Whats best practice when using `elmer` functions in loops

Steen_Harsted · December 18, 2024, 6:29pm

I am using elmer to extract structured data from text elements. So far I am looping across text elements and extracting information from each iteration. I am using the Ollama framework for this.

I am unsure of what the best practice in this situation is.

Should I initiate the chat before the loop or inside the loop.
- I am now initiating the chat inside the loop to get a clean slate.
Should I close the connection at the end of each loop? If so, how? If not, why not?
The models are very bad at classifying stuff into categories. I am using type_enum() for this. Any tips on how I can improve this (prompting, categories)?

Here is a reprex that captures the essence of my current workflow:

library(tidyverse)
library(elmer)

statements <- c("Apples are nice", "Bannanas are poison!", "This strawberry tastes like... a strawberry.")

# A schema
fruit_info <- type_object(
  .description = "A collection of information about fruits",
  fruit = type_string("The name of a fruit"), 
  sentiment = type_enum(
    description = "Choose the value that best describes the statement about the fruit", 
    values = c("Positive", "Neural", "Negative"))
  )

# An empty list to initiate
fruit_list <- list()

for(i in statements){
  
  # initialize chat
  temp_chat <- chat_ollama(
    system_prompt = "You excel at extracting data from short statements.",
    model = "gemma2:2b"
  )
  
  temp_data <- temp_chat$extract_data(
    i, 
    type = fruit_info)
  
  fruit_list[[length(fruit_list) + 1]] <- temp_data
  
}

fruit_list |> 
  enframe() |> 
  unnest_wider(value)

nirgrahamuk · December 24, 2024, 6:06pm

Is this question about ellmer with two ll's ?

Chat with Large Language Models • ellmer

Steen_Harsted · December 25, 2024, 1:34am

Hi.
The name was changed to two ls after I made this post

Seviks · February 4, 2025, 9:01am

I came here to inquire about the same questions.

The package allows the use of language models in a functional form, as demonstrated in this article: Structured data • ellmer. However, the chat objects default to saving the chat history, which may not be optimal when the goal is, for example, semantic analysis, as suggested in the tutorial. This is because a) previous questions and answers can influence subsequent responses, and b) the context being sent continues to grow.

I would be interested in hearing other thoughts and opinions on this topic.

My approach for now is setting the turns to NULL in the loop.
Heres my reprex:

systemprompt <- "Rate the statements from 1 to 10, where 1 is very negative and 10 is very positive.
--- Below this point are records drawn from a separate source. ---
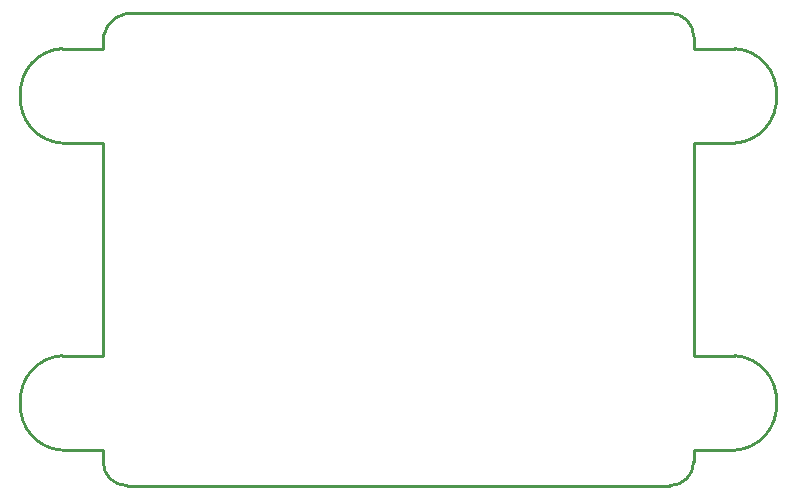
<source format=gko>
G04*
G04 #@! TF.GenerationSoftware,Altium Limited,Altium Designer,20.2.5 (213)*
G04*
G04 Layer_Color=16711935*
%FSLAX25Y25*%
%MOIN*%
G70*
G04*
G04 #@! TF.SameCoordinates,E7A29C4C-667B-4874-933E-F4189BEA85A9*
G04*
G04*
G04 #@! TF.FilePolarity,Positive*
G04*
G01*
G75*
%ADD12C,0.01000*%
D12*
X224410Y129921D02*
G03*
X210630Y145669I-14764J984D01*
G01*
Y114173D02*
G03*
X224410Y129921I-984J14764D01*
G01*
Y27559D02*
G03*
X210630Y43307I-14764J984D01*
G01*
Y11811D02*
G03*
X224410Y27559I-984J14764D01*
G01*
X-27559D02*
G03*
X-13780Y11811I14764J-984D01*
G01*
Y43307D02*
G03*
X-27559Y27559I984J-14764D01*
G01*
X-13780Y145669D02*
G03*
X-27559Y129921I984J-14764D01*
G01*
D02*
G03*
X-13780Y114173I14764J-984D01*
G01*
X0Y7874D02*
G03*
X7874Y0I7874J0D01*
G01*
X188976Y-0D02*
G03*
X196850Y7874I-0J7874D01*
G01*
Y149606D02*
G03*
X188976Y157480I-7874J-0D01*
G01*
X7874Y157480D02*
G03*
X0Y145669I1969J-9843D01*
G01*
X-13780Y11811D02*
X0D01*
X-13780Y43307D02*
X0D01*
X196850Y11811D02*
X210630D01*
X196850Y43307D02*
X210630D01*
X196850Y114173D02*
X210630D01*
X196850Y145669D02*
X210630D01*
X-13780D02*
X-11811D01*
X-13780Y114173D02*
X0D01*
X7874Y157480D02*
X188976D01*
X196850Y145669D02*
Y149606D01*
Y43307D02*
Y114173D01*
Y7874D02*
Y11811D01*
X7874Y0D02*
X188976D01*
X0Y7874D02*
Y11811D01*
Y43307D02*
Y114173D01*
X-11811Y145669D02*
X0D01*
M02*

</source>
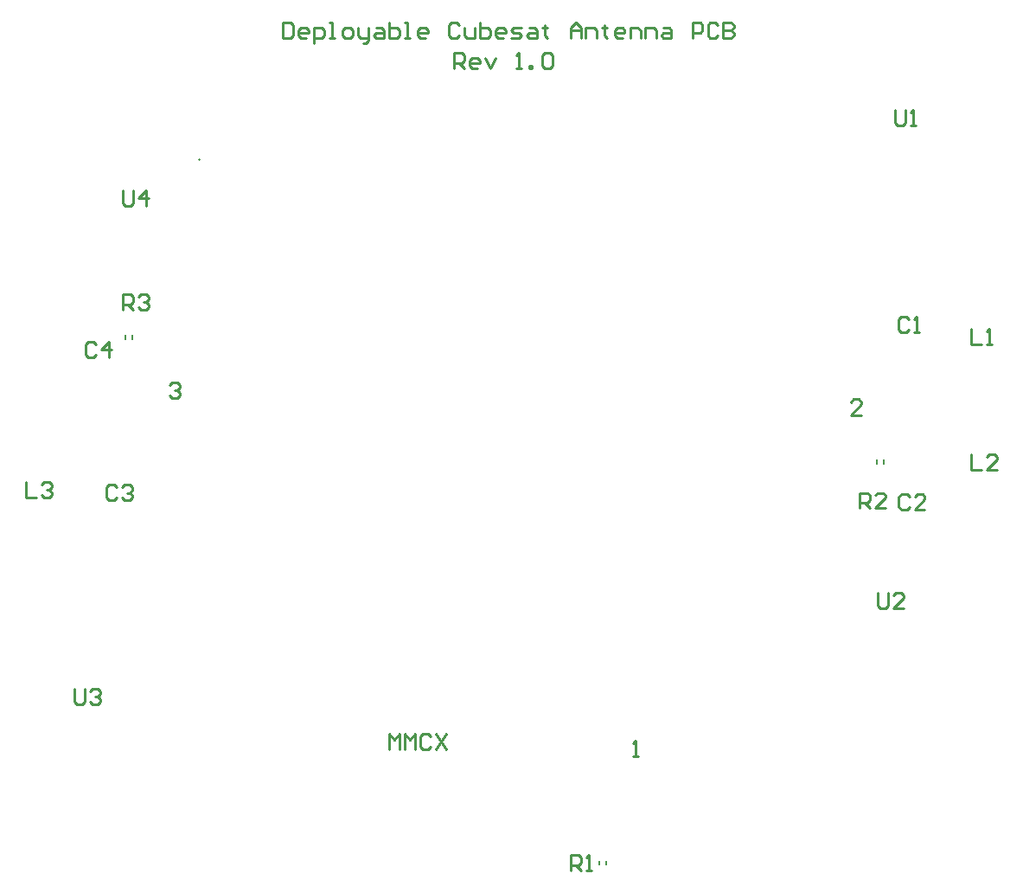
<source format=gto>
G04*
G04 #@! TF.GenerationSoftware,Altium Limited,Altium Designer,19.0.10 (269)*
G04*
G04 Layer_Color=65535*
%FSLAX42Y42*%
%MOMM*%
G71*
G01*
G75*
%ADD10C,0.20*%
%ADD11C,0.25*%
D10*
X3896Y8260D02*
Y8300D01*
X3966Y8260D02*
Y8300D01*
X8607Y3117D02*
Y3157D01*
X8538Y3117D02*
Y3157D01*
X11255Y7042D02*
Y7082D01*
X11325Y7042D02*
Y7082D01*
D11*
X4620Y10020D02*
Y10020D01*
X5436Y11359D02*
Y11207D01*
X5512D01*
X5537Y11232D01*
Y11334D01*
X5512Y11359D01*
X5436D01*
X5664Y11207D02*
X5613D01*
X5588Y11232D01*
Y11283D01*
X5613Y11308D01*
X5664D01*
X5690Y11283D01*
Y11257D01*
X5588D01*
X5740Y11156D02*
Y11308D01*
X5816D01*
X5842Y11283D01*
Y11232D01*
X5816Y11207D01*
X5740D01*
X5893D02*
X5943D01*
X5918D01*
Y11359D01*
X5893D01*
X6045Y11207D02*
X6096D01*
X6121Y11232D01*
Y11283D01*
X6096Y11308D01*
X6045D01*
X6020Y11283D01*
Y11232D01*
X6045Y11207D01*
X6172Y11308D02*
Y11232D01*
X6197Y11207D01*
X6274D01*
Y11181D01*
X6248Y11156D01*
X6223D01*
X6274Y11207D02*
Y11308D01*
X6350D02*
X6400D01*
X6426Y11283D01*
Y11207D01*
X6350D01*
X6324Y11232D01*
X6350Y11257D01*
X6426D01*
X6477Y11359D02*
Y11207D01*
X6553D01*
X6578Y11232D01*
Y11257D01*
Y11283D01*
X6553Y11308D01*
X6477D01*
X6629Y11207D02*
X6680D01*
X6654D01*
Y11359D01*
X6629D01*
X6832Y11207D02*
X6781D01*
X6756Y11232D01*
Y11283D01*
X6781Y11308D01*
X6832D01*
X6858Y11283D01*
Y11257D01*
X6756D01*
X7162Y11334D02*
X7137Y11359D01*
X7086D01*
X7061Y11334D01*
Y11232D01*
X7086Y11207D01*
X7137D01*
X7162Y11232D01*
X7213Y11308D02*
Y11232D01*
X7238Y11207D01*
X7315D01*
Y11308D01*
X7365Y11359D02*
Y11207D01*
X7442D01*
X7467Y11232D01*
Y11257D01*
Y11283D01*
X7442Y11308D01*
X7365D01*
X7594Y11207D02*
X7543D01*
X7518Y11232D01*
Y11283D01*
X7543Y11308D01*
X7594D01*
X7619Y11283D01*
Y11257D01*
X7518D01*
X7670Y11207D02*
X7746D01*
X7772Y11232D01*
X7746Y11257D01*
X7695D01*
X7670Y11283D01*
X7695Y11308D01*
X7772D01*
X7848D02*
X7899D01*
X7924Y11283D01*
Y11207D01*
X7848D01*
X7822Y11232D01*
X7848Y11257D01*
X7924D01*
X8000Y11334D02*
Y11308D01*
X7975D01*
X8026D01*
X8000D01*
Y11232D01*
X8026Y11207D01*
X8254D02*
Y11308D01*
X8305Y11359D01*
X8356Y11308D01*
Y11207D01*
Y11283D01*
X8254D01*
X8406Y11207D02*
Y11308D01*
X8483D01*
X8508Y11283D01*
Y11207D01*
X8584Y11334D02*
Y11308D01*
X8559D01*
X8610D01*
X8584D01*
Y11232D01*
X8610Y11207D01*
X8762D02*
X8711D01*
X8686Y11232D01*
Y11283D01*
X8711Y11308D01*
X8762D01*
X8787Y11283D01*
Y11257D01*
X8686D01*
X8838Y11207D02*
Y11308D01*
X8914D01*
X8940Y11283D01*
Y11207D01*
X8990D02*
Y11308D01*
X9067D01*
X9092Y11283D01*
Y11207D01*
X9168Y11308D02*
X9219D01*
X9244Y11283D01*
Y11207D01*
X9168D01*
X9143Y11232D01*
X9168Y11257D01*
X9244D01*
X9448Y11207D02*
Y11359D01*
X9524D01*
X9549Y11334D01*
Y11283D01*
X9524Y11257D01*
X9448D01*
X9701Y11334D02*
X9676Y11359D01*
X9625D01*
X9600Y11334D01*
Y11232D01*
X9625Y11207D01*
X9676D01*
X9701Y11232D01*
X9752Y11359D02*
Y11207D01*
X9828D01*
X9854Y11232D01*
Y11257D01*
X9828Y11283D01*
X9752D01*
X9828D01*
X9854Y11308D01*
Y11334D01*
X9828Y11359D01*
X9752D01*
X7111Y10912D02*
Y11064D01*
X7188D01*
X7213Y11039D01*
Y10988D01*
X7188Y10963D01*
X7111D01*
X7162D02*
X7213Y10912D01*
X7340D02*
X7289D01*
X7264Y10937D01*
Y10988D01*
X7289Y11014D01*
X7340D01*
X7365Y10988D01*
Y10963D01*
X7264D01*
X7416Y11014D02*
X7467Y10912D01*
X7518Y11014D01*
X7721Y10912D02*
X7772D01*
X7746D01*
Y11064D01*
X7721Y11039D01*
X7848Y10912D02*
Y10937D01*
X7873D01*
Y10912D01*
X7848D01*
X7975Y11039D02*
X8000Y11064D01*
X8051D01*
X8076Y11039D01*
Y10937D01*
X8051Y10912D01*
X8000D01*
X7975Y10937D01*
Y11039D01*
X4331Y7810D02*
X4356Y7836D01*
X4407D01*
X4432Y7810D01*
Y7785D01*
X4407Y7760D01*
X4381D01*
X4407D01*
X4432Y7734D01*
Y7709D01*
X4407Y7683D01*
X4356D01*
X4331Y7709D01*
X3607Y8209D02*
X3581Y8234D01*
X3531D01*
X3505Y8209D01*
Y8107D01*
X3531Y8082D01*
X3581D01*
X3607Y8107D01*
X3734Y8082D02*
Y8234D01*
X3658Y8158D01*
X3759D01*
X3874Y8547D02*
Y8699D01*
X3951D01*
X3976Y8674D01*
Y8623D01*
X3951Y8598D01*
X3874D01*
X3925D02*
X3976Y8547D01*
X4027Y8674D02*
X4052Y8699D01*
X4103D01*
X4128Y8674D01*
Y8649D01*
X4103Y8623D01*
X4078D01*
X4103D01*
X4128Y8598D01*
Y8572D01*
X4103Y8547D01*
X4052D01*
X4027Y8572D01*
X8255Y3061D02*
Y3213D01*
X8331D01*
X8357Y3188D01*
Y3137D01*
X8331Y3111D01*
X8255D01*
X8306D02*
X8357Y3061D01*
X8407D02*
X8458D01*
X8433D01*
Y3213D01*
X8407Y3188D01*
X12178Y8357D02*
Y8204D01*
X12279D01*
X12330D02*
X12381D01*
X12356D01*
Y8357D01*
X12330Y8331D01*
X3874Y9715D02*
Y9588D01*
X3900Y9563D01*
X3951D01*
X3976Y9588D01*
Y9715D01*
X4103Y9563D02*
Y9715D01*
X4027Y9639D01*
X4128D01*
X3397Y4837D02*
Y4710D01*
X3422Y4684D01*
X3473D01*
X3499Y4710D01*
Y4837D01*
X3549Y4811D02*
X3575Y4837D01*
X3626D01*
X3651Y4811D01*
Y4786D01*
X3626Y4760D01*
X3600D01*
X3626D01*
X3651Y4735D01*
Y4710D01*
X3626Y4684D01*
X3575D01*
X3549Y4710D01*
X11265Y5778D02*
Y5651D01*
X11290Y5626D01*
X11341D01*
X11366Y5651D01*
Y5778D01*
X11519Y5626D02*
X11417D01*
X11519Y5728D01*
Y5753D01*
X11493Y5778D01*
X11443D01*
X11417Y5753D01*
X11433Y10501D02*
Y10375D01*
X11458Y10349D01*
X11509D01*
X11534Y10375D01*
Y10501D01*
X11585Y10349D02*
X11636D01*
X11610D01*
Y10501D01*
X11585Y10476D01*
X11087Y6604D02*
Y6756D01*
X11163D01*
X11189Y6731D01*
Y6680D01*
X11163Y6655D01*
X11087D01*
X11138D02*
X11189Y6604D01*
X11341D02*
X11239D01*
X11341Y6706D01*
Y6731D01*
X11316Y6756D01*
X11265D01*
X11239Y6731D01*
X6477Y4242D02*
Y4394D01*
X6528Y4343D01*
X6579Y4394D01*
Y4242D01*
X6629D02*
Y4394D01*
X6680Y4343D01*
X6731Y4394D01*
Y4242D01*
X6883Y4369D02*
X6858Y4394D01*
X6807D01*
X6782Y4369D01*
Y4267D01*
X6807Y4242D01*
X6858D01*
X6883Y4267D01*
X6934Y4394D02*
X7036Y4242D01*
Y4394D02*
X6934Y4242D01*
X2921Y6858D02*
Y6706D01*
X3023D01*
X3074Y6833D02*
X3099Y6858D01*
X3150D01*
X3175Y6833D01*
Y6807D01*
X3150Y6782D01*
X3124D01*
X3150D01*
X3175Y6756D01*
Y6731D01*
X3150Y6706D01*
X3099D01*
X3074Y6731D01*
X12179Y7134D02*
Y6981D01*
X12281D01*
X12433D02*
X12332D01*
X12433Y7083D01*
Y7108D01*
X12408Y7134D01*
X12357D01*
X12332Y7108D01*
X3814Y6807D02*
X3789Y6833D01*
X3738D01*
X3712Y6807D01*
Y6706D01*
X3738Y6680D01*
X3789D01*
X3814Y6706D01*
X3865Y6807D02*
X3890Y6833D01*
X3941D01*
X3966Y6807D01*
Y6782D01*
X3941Y6756D01*
X3916D01*
X3941D01*
X3966Y6731D01*
Y6706D01*
X3941Y6680D01*
X3890D01*
X3865Y6706D01*
X11573Y6718D02*
X11548Y6744D01*
X11497D01*
X11471Y6718D01*
Y6617D01*
X11497Y6591D01*
X11548D01*
X11573Y6617D01*
X11725Y6591D02*
X11624D01*
X11725Y6693D01*
Y6718D01*
X11700Y6744D01*
X11649D01*
X11624Y6718D01*
X11572Y8456D02*
X11547Y8481D01*
X11496D01*
X11471Y8456D01*
Y8354D01*
X11496Y8329D01*
X11547D01*
X11572Y8354D01*
X11623Y8329D02*
X11674D01*
X11648D01*
Y8481D01*
X11623Y8456D01*
X11100Y7518D02*
X10998D01*
X11100Y7620D01*
Y7645D01*
X11074Y7671D01*
X11024D01*
X10998Y7645D01*
X8865Y4174D02*
X8915D01*
X8890D01*
Y4327D01*
X8865Y4301D01*
M02*

</source>
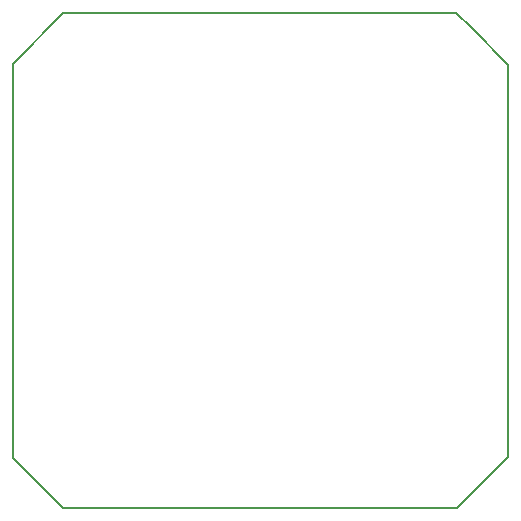
<source format=gbr>
G04 #@! TF.GenerationSoftware,KiCad,Pcbnew,5.0.2-bee76a0~70~ubuntu18.04.1*
G04 #@! TF.CreationDate,2019-01-29T19:41:56+01:00*
G04 #@! TF.ProjectId,ustepper_41_pololu,75737465-7070-4657-925f-34315f706f6c,rev?*
G04 #@! TF.SameCoordinates,Original*
G04 #@! TF.FileFunction,Profile,NP*
%FSLAX46Y46*%
G04 Gerber Fmt 4.6, Leading zero omitted, Abs format (unit mm)*
G04 Created by KiCad (PCBNEW 5.0.2-bee76a0~70~ubuntu18.04.1) date mar 29 ene 2019 19:41:56 CET*
%MOMM*%
%LPD*%
G01*
G04 APERTURE LIST*
%ADD10C,0.150000*%
G04 APERTURE END LIST*
D10*
X203209720Y-49609640D02*
X201909240Y-48299000D01*
X164400000Y-52650000D02*
X164400000Y-86000000D01*
X206300000Y-85900000D02*
X202000000Y-90200000D01*
X206300000Y-52700000D02*
X206300000Y-85900000D01*
X168600000Y-48300000D02*
X201900000Y-48300000D01*
X168600000Y-90200000D02*
X164400000Y-86000000D01*
X202000000Y-90200000D02*
X168600000Y-90200000D01*
X203200000Y-49600000D02*
X206300000Y-52700000D01*
X164400000Y-52650000D02*
X168600000Y-48300000D01*
M02*

</source>
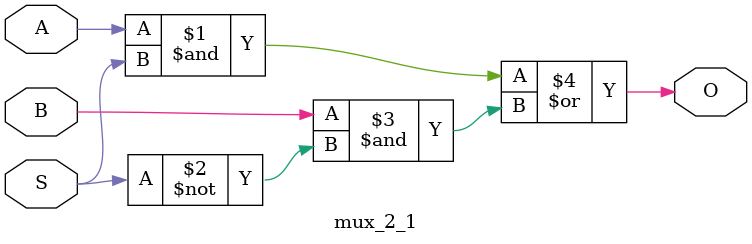
<source format=v>
module mux_2_1(A, B, S, O);

	input A, B, S;
	output O;
	
	assign O = (A & S) | (B & (~S));
	
endmodule
</source>
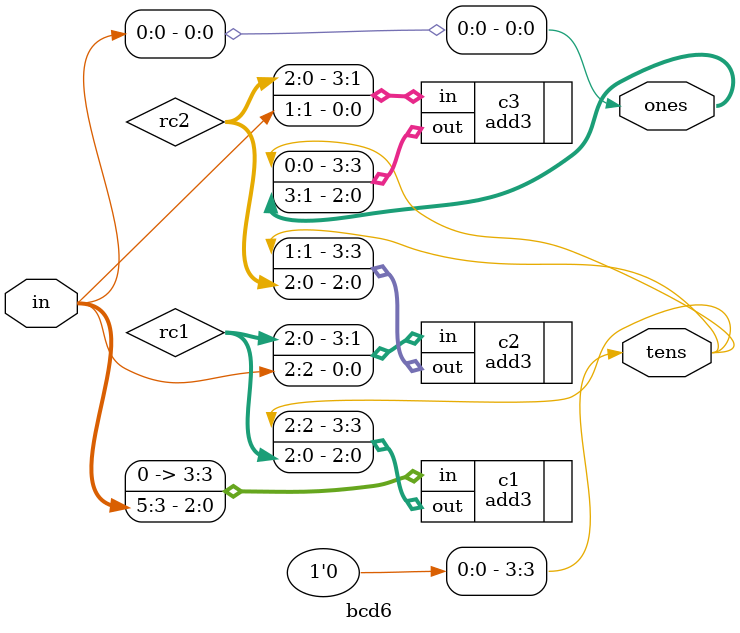
<source format=sv>
`timescale 1ns / 1ps



module bcd6(

input [5:0] in,
output [3:0] tens,
output [3:0] ones
    );
wire [2:0] rc1;
wire [2:0] rc2;
wire [2:0] rc3;
wire [2:0] rc4;
wire [2:0] rc5;
wire [2:0] rc6;
wire [2:0] rc7;
    assign tens[3]=1'b0;
   
    add3 c1(
    .in({1'b0,in[5:3]}), .out({tens[2],rc1})
    );
    
    add3 c2(
    .in({rc1, in[2]}), .out({tens[1],rc2})
    );
    
    add3 c3(
    .in({rc2, in[1]}), .out({tens[0], ones[3:1]})
    );
       
    assign ones[0]=in[0];
    
endmodule

</source>
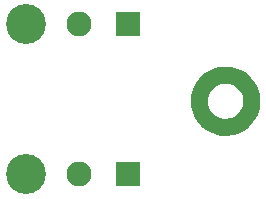
<source format=gbs>
G04*
G04 #@! TF.GenerationSoftware,Altium Limited,Altium Designer,20.0.11 (256)*
G04*
G04 Layer_Color=16711935*
%FSLAX25Y25*%
%MOIN*%
G70*
G01*
G75*
%ADD19C,0.05500*%
%ADD23R,0.08300X0.08300*%
%ADD24C,0.08300*%
%ADD25C,0.13300*%
D19*
X86232Y42000D02*
X86175Y42995D01*
X86005Y43978D01*
X85724Y44934D01*
X85336Y45853D01*
X84846Y46721D01*
X84260Y47528D01*
X83586Y48262D01*
X82832Y48915D01*
X82009Y49478D01*
X81127Y49943D01*
X80198Y50305D01*
X79234Y50558D01*
X78247Y50700D01*
X77251Y50729D01*
X76257Y50643D01*
X75280Y50445D01*
X74332Y50137D01*
X73425Y49723D01*
X72571Y49208D01*
X71782Y48599D01*
X71067Y47904D01*
X70436Y47133D01*
X69897Y46294D01*
X69457Y45399D01*
X69122Y44460D01*
X68896Y43489D01*
X68782Y42498D01*
Y41502D01*
X68896Y40511D01*
X69122Y39540D01*
X69457Y38601D01*
X69897Y37706D01*
X70436Y36867D01*
X71067Y36096D01*
X71782Y35401D01*
X72571Y34792D01*
X73425Y34277D01*
X74332Y33863D01*
X75280Y33555D01*
X76257Y33357D01*
X77251Y33271D01*
X78247Y33300D01*
X79234Y33442D01*
X80198Y33695D01*
X81127Y34057D01*
X82009Y34522D01*
X82832Y35085D01*
X83586Y35738D01*
X84260Y36472D01*
X84846Y37279D01*
X85336Y38147D01*
X85724Y39066D01*
X86005Y40022D01*
X86175Y41005D01*
X86232Y42000D01*
D23*
X45000Y17500D02*
D03*
Y67500D02*
D03*
D24*
X28701Y17500D02*
D03*
Y67500D02*
D03*
D25*
X11200Y17500D02*
D03*
Y67500D02*
D03*
M02*

</source>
Respond only with a number."
liste <- c("Happy", "Sad", "Success", "Failure", "Laughter", "Crying", "Sun", "Rain", "Joy", "Trump")

library(ellmer)
llm <- chat_openai(
  model = "gpt-4o-mini",
  system_prompt = systemprompt
)

get_score <- function(item) {
  response <- llm$chat(item)
  as.numeric(response)
  llm$set_turns(NULL) # Reset turns to avoid context overflow
}

# Apply LLM to each item in the list
scores <- sapply(liste, get_score)

system · May 5, 2025, 9:02am

This topic was automatically closed 90 days after the last reply. New replies are no longer allowed.

If you have a query related to it or one of the replies, start a new topic and refer back with a link.